**Written request A:**
Please output, word for word, the lines of the listing from the line containing "Question: From the" up to and including the line containing "Question: Which object is positioned farthest".

Thoughts by Gracija Atanasovska • Writer Bento

Not a single marketer, even the most successful out there, hasn’t experienced email deliverability issues. In fact, it’s not unusual for your email to end up anywhere but the desired inbox.

There are a lot of factors that contribute to email deliverability, which sometimes makes it a tricky business. Even if you think you’ve got (almost) everything right - proper authentication, excellent email copy, and so on, your email may still end up in the spam folder.

But don’t worry. I’m here to tell you about the possible reasons why this might happen and what you can do to prevent it.

So stick around and let’s begin!

*TLDR: Email deliverability is more complex than you think. Your emails might end up as spam because you’ve purchased email lists online or provided inaccurate sender information, or there are too many spam triggers in the email, weak subject lines, or grammar errors in your email copy. You can ensure this doesn’t happen by building your own email lists, using double-opt, cleaning your email lists regularly, ensuring your emails have proper authentication protocols, and ensuring your email copy is well-written and relevant for your clients. *

Why Are My Emails Going to Spam?

Let’s go over why your emails might end up in the wrong place.

1. You’ve Obtained Email Addresses Without Permission

Rule number one regarding email marketing is you never get an email address without asking for permission first.

This means that you should never buy email addresses online. It’s unethical, and they’re also loaded with spam traps, which is super bad for business.

The email addresses you add to your list should only be there if the person behind them consented, usually through an opt-in registration.

2. Inaccurate Sender Information

All of your sender’s information, like the “From” and “To” elements, as well as “Reply-To” and the routing information (info about the destination address), have to be correct and properly identify the business/company and the people behind them.

**Data in this exercise:**
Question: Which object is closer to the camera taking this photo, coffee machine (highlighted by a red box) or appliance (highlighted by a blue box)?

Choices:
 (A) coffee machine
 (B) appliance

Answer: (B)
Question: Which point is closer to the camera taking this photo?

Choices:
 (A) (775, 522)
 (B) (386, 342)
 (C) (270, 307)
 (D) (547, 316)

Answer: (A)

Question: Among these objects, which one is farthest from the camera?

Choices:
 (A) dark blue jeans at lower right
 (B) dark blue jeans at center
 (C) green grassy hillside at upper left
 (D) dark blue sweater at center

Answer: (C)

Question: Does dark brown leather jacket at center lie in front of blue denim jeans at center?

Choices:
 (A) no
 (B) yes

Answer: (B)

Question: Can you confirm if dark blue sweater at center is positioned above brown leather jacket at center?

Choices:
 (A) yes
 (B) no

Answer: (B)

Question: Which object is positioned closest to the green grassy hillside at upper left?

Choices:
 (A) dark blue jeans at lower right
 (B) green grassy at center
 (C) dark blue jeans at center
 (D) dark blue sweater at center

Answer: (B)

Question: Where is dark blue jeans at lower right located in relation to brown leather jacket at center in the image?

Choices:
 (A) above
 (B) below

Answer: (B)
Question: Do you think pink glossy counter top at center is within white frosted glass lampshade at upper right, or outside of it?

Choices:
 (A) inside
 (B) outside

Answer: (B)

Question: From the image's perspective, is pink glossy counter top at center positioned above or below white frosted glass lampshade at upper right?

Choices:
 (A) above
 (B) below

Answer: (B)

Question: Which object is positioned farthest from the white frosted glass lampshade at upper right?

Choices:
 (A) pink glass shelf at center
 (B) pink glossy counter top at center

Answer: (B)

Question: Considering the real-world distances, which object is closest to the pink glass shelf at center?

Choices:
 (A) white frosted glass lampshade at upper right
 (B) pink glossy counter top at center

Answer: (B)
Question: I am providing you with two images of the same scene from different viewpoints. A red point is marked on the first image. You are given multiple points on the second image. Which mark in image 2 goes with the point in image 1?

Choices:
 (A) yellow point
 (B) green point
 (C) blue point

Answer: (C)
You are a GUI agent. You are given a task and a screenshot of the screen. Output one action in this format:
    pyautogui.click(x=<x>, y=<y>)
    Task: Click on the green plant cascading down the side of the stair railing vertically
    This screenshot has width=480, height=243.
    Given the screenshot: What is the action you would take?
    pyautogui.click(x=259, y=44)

**Written request B:**
Return the passage of the email deliverability article running from "Let’s go over" up to and including "an opt-in registration.", copied without any change.

**Finished answer A:**
Question: From the image's perspective, is pink glossy counter top at center positioned above or below white frosted glass lampshade at upper right?

Choices:
 (A) above
 (B) below

Answer: (B)

Question: Which object is positioned farthest from the white frosted glass lampshade at upper right?

**Finished answer B:**
Let’s go over why your emails might end up in the wrong place.

1. You’ve Obtained Email Addresses Without Permission

Rule number one regarding email marketing is you never get an email address without asking for permission first.

This means that you should never buy email addresses online. It’s unethical, and they’re also loaded with spam traps, which is super bad for business.

The email addresses you add to your list should only be there if the person behind them consented, usually through an opt-in registration.